If you want to simulate how your filesystem behaves with a bad drive underneath you have a few options like the kernel dm-flakey device, writing a bash nbdkit plugin, kernel fault injection or a few others. We didn’t have that facility in nbdkit however so last week I started the “evil filter”.
The evil filter can add data corruption to an existing nbdkit plugin. Types of corruption include “cosmic rays” (ie. random bit flips), but more realisticly it can simulate stuck bits. Stuck bits are the only failure mode I can remember seeing in real disks and RAM.

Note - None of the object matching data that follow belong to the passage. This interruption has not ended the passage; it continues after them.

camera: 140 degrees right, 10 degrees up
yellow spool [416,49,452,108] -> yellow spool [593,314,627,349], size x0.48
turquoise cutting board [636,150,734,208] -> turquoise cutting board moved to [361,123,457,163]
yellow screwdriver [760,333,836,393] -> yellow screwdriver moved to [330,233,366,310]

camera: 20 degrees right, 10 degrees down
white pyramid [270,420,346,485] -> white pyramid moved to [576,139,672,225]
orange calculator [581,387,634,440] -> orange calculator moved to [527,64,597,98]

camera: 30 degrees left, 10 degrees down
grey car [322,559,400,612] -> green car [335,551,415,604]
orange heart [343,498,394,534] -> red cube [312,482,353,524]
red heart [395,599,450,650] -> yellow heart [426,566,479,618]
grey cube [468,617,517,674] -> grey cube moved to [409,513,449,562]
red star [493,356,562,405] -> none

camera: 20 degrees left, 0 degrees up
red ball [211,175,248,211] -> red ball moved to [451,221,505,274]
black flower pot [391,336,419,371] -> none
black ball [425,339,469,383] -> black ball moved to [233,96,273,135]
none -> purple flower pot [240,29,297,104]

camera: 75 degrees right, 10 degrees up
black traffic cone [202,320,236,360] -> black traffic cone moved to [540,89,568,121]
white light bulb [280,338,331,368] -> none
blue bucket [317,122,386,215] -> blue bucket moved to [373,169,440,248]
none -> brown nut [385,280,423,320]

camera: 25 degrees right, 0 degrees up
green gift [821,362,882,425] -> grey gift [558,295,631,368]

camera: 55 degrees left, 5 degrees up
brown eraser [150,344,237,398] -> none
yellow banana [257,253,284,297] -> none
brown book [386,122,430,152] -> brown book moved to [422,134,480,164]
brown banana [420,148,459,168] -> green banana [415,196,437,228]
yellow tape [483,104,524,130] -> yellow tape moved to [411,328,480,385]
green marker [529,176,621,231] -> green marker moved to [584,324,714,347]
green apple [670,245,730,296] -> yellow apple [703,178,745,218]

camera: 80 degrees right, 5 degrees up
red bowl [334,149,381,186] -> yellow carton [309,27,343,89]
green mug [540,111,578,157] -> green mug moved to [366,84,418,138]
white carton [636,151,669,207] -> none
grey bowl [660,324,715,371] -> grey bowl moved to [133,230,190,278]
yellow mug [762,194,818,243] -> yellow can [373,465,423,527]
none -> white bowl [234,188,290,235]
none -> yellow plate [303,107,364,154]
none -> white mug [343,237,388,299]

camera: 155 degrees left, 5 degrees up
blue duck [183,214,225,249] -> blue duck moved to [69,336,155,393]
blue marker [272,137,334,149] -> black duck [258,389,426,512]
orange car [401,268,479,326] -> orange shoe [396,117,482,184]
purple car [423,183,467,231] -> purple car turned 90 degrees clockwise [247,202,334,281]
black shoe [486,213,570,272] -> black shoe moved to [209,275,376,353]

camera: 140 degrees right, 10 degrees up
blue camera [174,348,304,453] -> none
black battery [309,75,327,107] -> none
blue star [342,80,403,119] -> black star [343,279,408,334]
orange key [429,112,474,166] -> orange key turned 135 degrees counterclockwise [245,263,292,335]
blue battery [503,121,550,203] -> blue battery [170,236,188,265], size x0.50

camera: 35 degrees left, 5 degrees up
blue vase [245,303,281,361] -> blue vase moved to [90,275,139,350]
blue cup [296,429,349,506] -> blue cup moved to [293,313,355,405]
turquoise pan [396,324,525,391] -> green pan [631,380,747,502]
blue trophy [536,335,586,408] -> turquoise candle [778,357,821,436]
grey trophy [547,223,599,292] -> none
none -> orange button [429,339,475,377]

One challenge with writing a filter like this is to make the stuck bits persistent across accesses, without requiring us to maintain a large bitmap in the filter keeping track of their location. The solution is fairly elegant: split the underlying disk into blocks. When we read from a block, reconstruct the stuck bits within that block from a fixed seed (calculated from a global PRNG seed + the block’s offset), and iterate across the block incrementing by random intervals. The intervals are derived from the block’s seed so they are the same each time they are calculated. We size the blocks so that each one will have about 100 corrupted bits so this reconstruction doesn’t take very long. Nothing is stored except one global PRNG seed.
The filter isn’t upstream yet but hopefully it can be another way to test filesystems and distributed storage in future.
Cool! Have you found any interesting bugs with this new filter?
Not upstream yet!